AfD-Strategiepapier: Provokation statt Problemlösung

Die AfD will mit „sorgfältig geplanten Provokationen“ den Sprung in den Bundestag schaffen. In einem Strategiepapier heißt es zudem, die Partei solle Gegensätze in der heterogenen Anhängerschaft verschleiern – insbesondere in der Sozialpolitik.

Die AfD will sich auf wenige Themen konzentrieren, sonst drohe „Beliebigkeit und Verzettelung“. Um sich ein Image aufzubauen, seien nur „wenige, sorgfältig ausgewählte und kontinuierlich bespielte Themen von Bedeutung.

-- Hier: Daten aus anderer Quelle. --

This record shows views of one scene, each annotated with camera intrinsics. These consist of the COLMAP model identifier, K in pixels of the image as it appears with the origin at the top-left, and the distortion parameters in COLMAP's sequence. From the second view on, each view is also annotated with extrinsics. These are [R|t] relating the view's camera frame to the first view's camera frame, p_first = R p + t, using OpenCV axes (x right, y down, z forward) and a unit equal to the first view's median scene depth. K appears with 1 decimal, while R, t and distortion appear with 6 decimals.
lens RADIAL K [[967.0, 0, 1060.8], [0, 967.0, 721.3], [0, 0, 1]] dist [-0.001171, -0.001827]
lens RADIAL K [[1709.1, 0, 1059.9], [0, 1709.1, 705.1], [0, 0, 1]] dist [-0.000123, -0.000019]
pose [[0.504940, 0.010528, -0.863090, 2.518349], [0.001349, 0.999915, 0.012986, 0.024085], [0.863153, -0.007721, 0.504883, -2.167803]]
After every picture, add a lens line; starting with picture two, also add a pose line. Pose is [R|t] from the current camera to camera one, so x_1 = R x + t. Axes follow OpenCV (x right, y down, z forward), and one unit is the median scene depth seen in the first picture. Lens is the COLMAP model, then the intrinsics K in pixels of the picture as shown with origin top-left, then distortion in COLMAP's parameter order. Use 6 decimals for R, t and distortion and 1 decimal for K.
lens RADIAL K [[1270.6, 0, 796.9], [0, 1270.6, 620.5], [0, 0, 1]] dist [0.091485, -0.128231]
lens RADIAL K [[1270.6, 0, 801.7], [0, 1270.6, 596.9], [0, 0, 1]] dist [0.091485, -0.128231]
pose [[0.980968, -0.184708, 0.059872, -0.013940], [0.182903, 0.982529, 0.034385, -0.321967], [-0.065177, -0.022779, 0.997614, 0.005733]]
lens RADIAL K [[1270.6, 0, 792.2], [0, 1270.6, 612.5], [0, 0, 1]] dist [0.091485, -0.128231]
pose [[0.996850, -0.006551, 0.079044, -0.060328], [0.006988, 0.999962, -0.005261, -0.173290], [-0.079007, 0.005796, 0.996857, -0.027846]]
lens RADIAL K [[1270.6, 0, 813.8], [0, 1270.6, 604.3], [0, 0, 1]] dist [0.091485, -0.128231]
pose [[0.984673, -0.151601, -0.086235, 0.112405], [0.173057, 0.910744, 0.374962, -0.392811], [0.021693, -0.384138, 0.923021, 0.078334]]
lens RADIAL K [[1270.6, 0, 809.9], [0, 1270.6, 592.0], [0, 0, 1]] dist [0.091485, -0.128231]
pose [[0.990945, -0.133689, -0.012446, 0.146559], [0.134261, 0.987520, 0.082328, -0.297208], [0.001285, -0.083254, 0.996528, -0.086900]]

Sie müssen so aufbereitet und vermarktet werden, dass die AfD mit ihnen in der Öffentlichkeit identifiziert wird, ihre bisherigen Alleinstellungsmerkmale verteidigt und einige wenige neue hinzugewinnt.“ Es gehe um „eine erfolgreiche AfD“ und weniger darum, „zu möglichst allem etwas zu sagen“.

Einige Themen will die Partei sogar umschiffen. Beispielsweise sehen die AfD-Strategen in der Wirtschafts- und Sozialpolitik eine große Spaltungsgefahr in der Wählerschaft. So soll der neoliberale Kern etwa in der Steuerpolitik oder beim Mindestlohn verdeckt werden. Wörtlich heißt es in dem Strategiepapier, oberstes Ziel sei es, im Wahljahr mit Themen zu werben, „die innerhalb der AfD-Wählerschaft nicht zur Spaltung führen“. Und weiter:

„Bei für die AfD bislang für Wahlerfolge nicht erforderlichen Themen (das gilt insbesondere für die Wirtschafts- und Sozialpolitik) muss sehr sorgfältig darauf geachtet werden, dass sich die Anhängerschaft der AfD nicht auseinanderdividiert. Während Teile des liberal-konservativen Bürgertums auf der einen und Arbeiter und Arbeitslose auf der anderen Seite bei Themen wie Euro/Europa, Sicherheit, Migration/Islam, Demokratie, nationale Identität oder Genderismus durchaus ähnliche Positionen vertreten, kann es Differenzen bei Fragen wie Steuergerechtigkeit, Rentenhöhe, Krankenkassenbeiträge, Mietbremsen oder Arbeitslosenversicherung geben.“

Die Fragen sozialer Gerechtigkeit erkennen die AfD-Strategen also als offene Flanke. Was für die „sozial Schwachen“ getan werden soll, bleibt dementsprechend weitgehend nebulös. Hier wird eher eine neoliberale Argumentationslinie übernommen und mit einem ausländerfeindlichen Grundton ausgestaltet – in dem Papier als „Querverbindungen“ bezeichnet.